You Don't Do It, We Will, EPA Tells States on Cutting Downwind Pollutants
WASHINGTON The Bush administration told 28 states Monday it plans to order specific pollution cuts from their power plants if state officials don't have their own plan by fall of next year for making the air cleaner for people downwind.
A new program the Environmental Protection Agency announced in March requires states in the East, South and Midwest, plus the District of Columbia, to reduce power plant pollutants that form smog and soot and drift downwind.
The states have until September 2006 to submit plans for achieving the pollution reductions. If they miss that deadline, the EPA said Monday it would write the plans for them.
North Carolina and two advocacy groups, Environmental Defense and the Southern Environmental Law Center, sued EPA, saying the state can't meet federal air quality standards if upwind states don't clean up their pollution.
Jeff Holmstead, EPA's assistant administrator for air and radiation, said the agency's enforcement proposal would go a long way toward cleaning up the nation's air while ensuring that North Carolina can meet federal standards on time.

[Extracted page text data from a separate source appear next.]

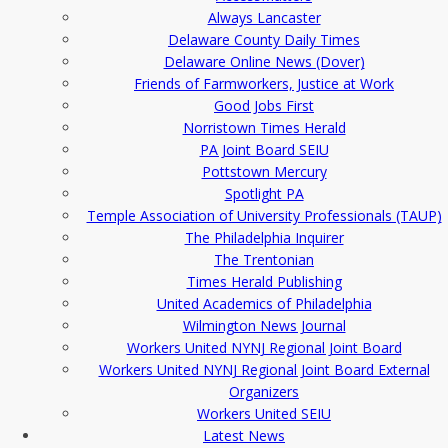
Always Lancaster
Delaware County Daily Times
Delaware Online News (Dover)
Friends of Farmworkers, Justice at Work
Good Jobs First
Norristown Times Herald
PA Joint Board SEIU
Pottstown Mercury
Spotlight PA
Temple Association of University Professionals (TAUP)
The Philadelphia Inquirer
The Trentonian
Times Herald Publishing
United Academics of Philadelphia
Wilmington News Journal
Workers United NYNJ Regional Joint Board
Workers United NYNJ Regional Joint Board External
Organizers
Workers United SEIU
Latest News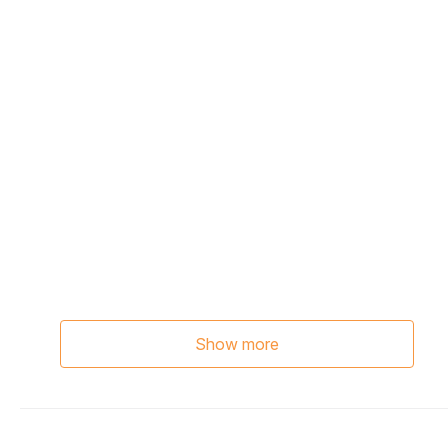
Show more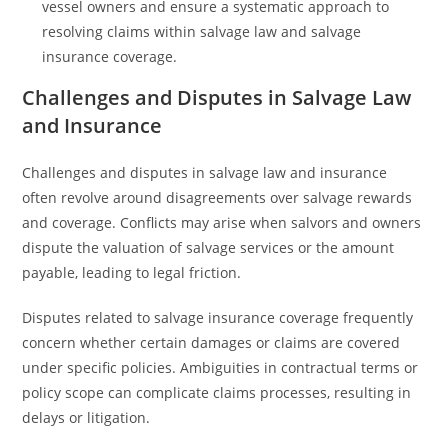
vessel owners and ensure a systematic approach to
resolving claims within salvage law and salvage
insurance coverage.
Challenges and Disputes in Salvage Law
and Insurance
Challenges and disputes in salvage law and insurance
often revolve around disagreements over salvage rewards
and coverage. Conflicts may arise when salvors and owners
dispute the valuation of salvage services or the amount
payable, leading to legal friction.
Disputes related to salvage insurance coverage frequently
concern whether certain damages or claims are covered
under specific policies. Ambiguities in contractual terms or
policy scope can complicate claims processes, resulting in
delays or litigation.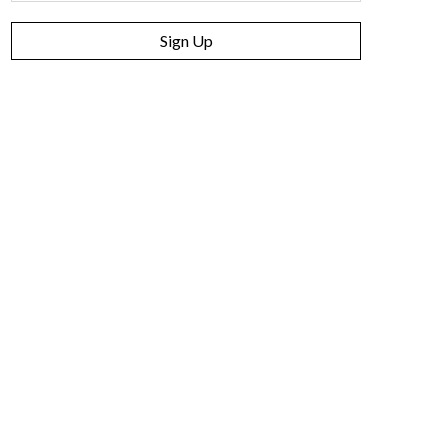
Sign Up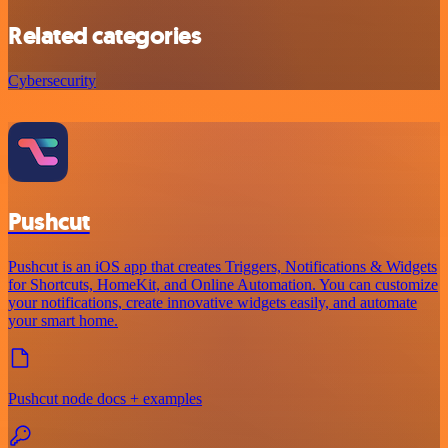
Related categories
Cybersecurity
Pushcut
Pushcut is an iOS app that creates Triggers, Notifications & Widgets
for Shortcuts, HomeKit, and Online Automation. You can customize
your notifications, create innovative widgets easily, and automate
your smart home.
Pushcut node docs + examples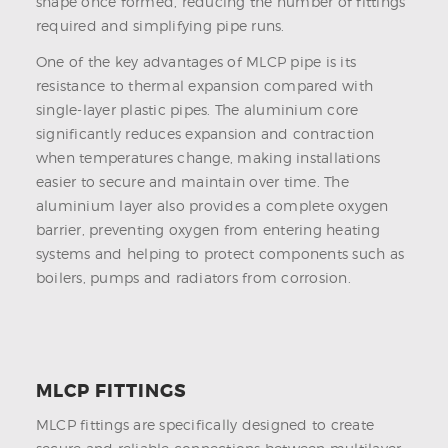
shape once formed, reducing the number of fittings
required and simplifying pipe runs.
One of the key advantages of MLCP pipe is its
resistance to thermal expansion compared with
single-layer plastic pipes. The aluminium core
significantly reduces expansion and contraction
when temperatures change, making installations
easier to secure and maintain over time. The
aluminium layer also provides a complete oxygen
barrier, preventing oxygen from entering heating
systems and helping to protect components such as
boilers, pumps and radiators from corrosion.
MLCP FITTINGS
MLCP fittings are specifically designed to create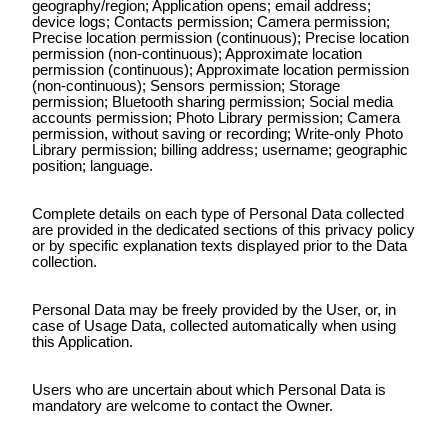
geography/region; Application opens; email address;
device logs; Contacts permission; Camera permission;
Precise location permission (continuous); Precise location
permission (non-continuous); Approximate location
permission (continuous); Approximate location permission
(non-continuous); Sensors permission; Storage
permission; Bluetooth sharing permission; Social media
accounts permission; Photo Library permission; Camera
permission, without saving or recording; Write-only Photo
Library permission; billing address; username; geographic
position; language.
Complete details on each type of Personal Data collected
are provided in the dedicated sections of this privacy policy
or by specific explanation texts displayed prior to the Data
collection.
Personal Data may be freely provided by the User, or, in
case of Usage Data, collected automatically when using
this Application.
Users who are uncertain about which Personal Data is
mandatory are welcome to contact the Owner.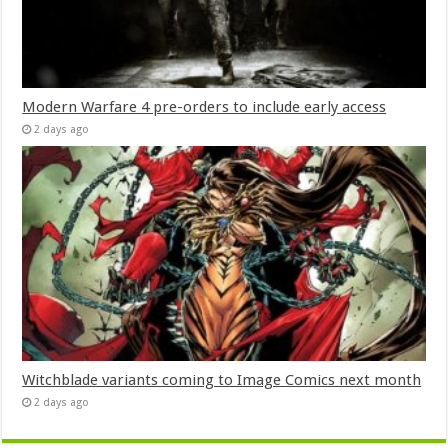
Modern Warfare 4 pre-orders to include early access
2 days ago
Witchblade variants coming to Image Comics next month
2 days ago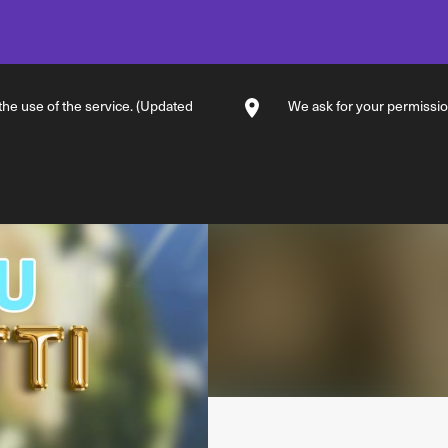
 the use of the service. (Updated
We ask for your permission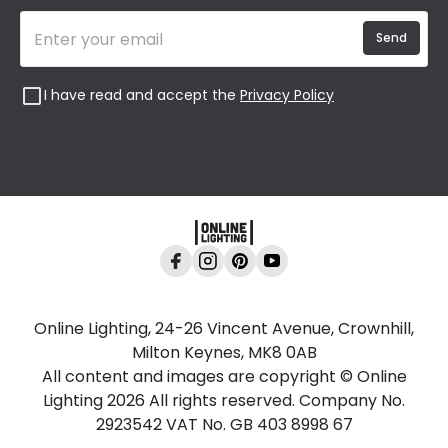
Send
I have read and accept the
Privacy Policy
Online Lighting, 24-26 Vincent Avenue, Crownhill,
Milton Keynes, MK8 0AB
All content and images are copyright © Online
Lighting 2026 All rights reserved. Company No.
2923542 VAT No. GB 403 8998 67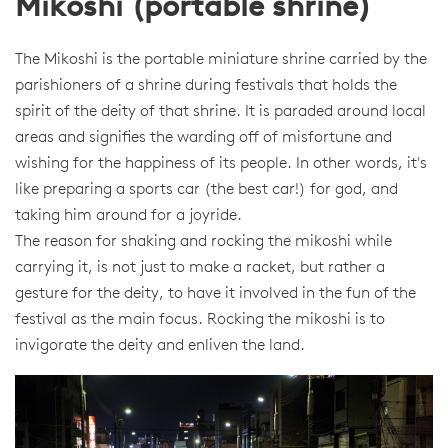
Mikoshi (portable shrine)
The Mikoshi is the portable miniature shrine carried by the
parishioners of a shrine during festivals that holds the
spirit of the deity of that shrine. It is paraded around local
areas and signifies the warding off of misfortune and
wishing for the happiness of its people. In other words, it's
like preparing a sports car (the best car!) for god, and
taking him around for a joyride.
The reason for shaking and rocking the mikoshi while
carrying it, is not just to make a racket, but rather a
gesture for the deity, to have it involved in the fun of the
festival as the main focus. Rocking the mikoshi is to
invigorate the deity and enliven the land.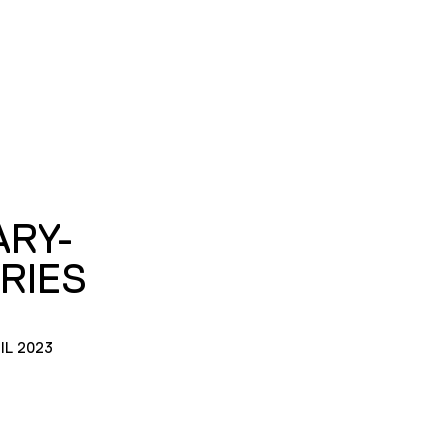
ARY-
RIES
IL 2023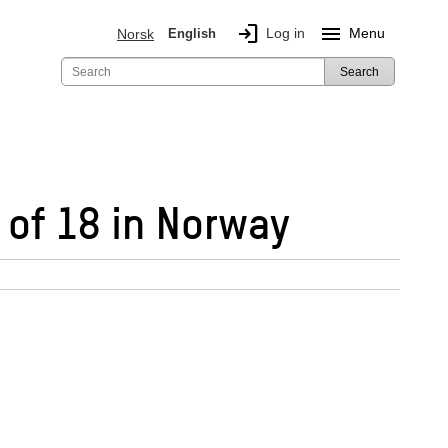
login
menu
Log in
Menu
Norsk
English
Search
 of 18 in Norway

But EPA's enforcement would only go so far. In North Carolina, for example, the agency says it will only step in to curb soot but not smog. The agency says its analyses show that upwind states don't contribute to smog in North Carolina.
"EPA just strengthened its hand to make sure states implement clean air rules on time and on target, but it failed to take the extra steps to fully address the pollution blowing into North Carolina," said Michael Shore, a senior air policy analyst for Environmental Defense.
Under the March regulations, by 2015, nitrogen oxide pollution in the 28 states will have to be reduced by 1.9 million tons annually, or 61 percent below 2003 levels. Sulfur dioxide pollution must drop by 5.4 million tons, a 57 percent reduction.
EPA says electric utility customers can expect their monthly electric bills to eventually rise by up to $1 to pay the projected $4 billion annual costs to meet the new standards.
But it estimates the financial benefits of preventing breathing ailments by cutting nitrogen oxides and sulfur dioxide are at least 20 times greater. Both chemical compounds contribute to the formation of tiny airborne particles, while nitrogen oxides also lead to smog.
Other states affected by the new regulations are Alabama, Arkansas, Connecticut, Delaware, Florida, Georgia, Illinois, Indiana, Iowa, Kentucky, Louisiana, Maryland, Massachusetts, Michigan, Minnesota, Mississippi, Missouri, New Jersey, New York, Ohio, Pennsylvania, South Carolina, Tennessee, Texas, Virginia, West Virginia and Wisconsin.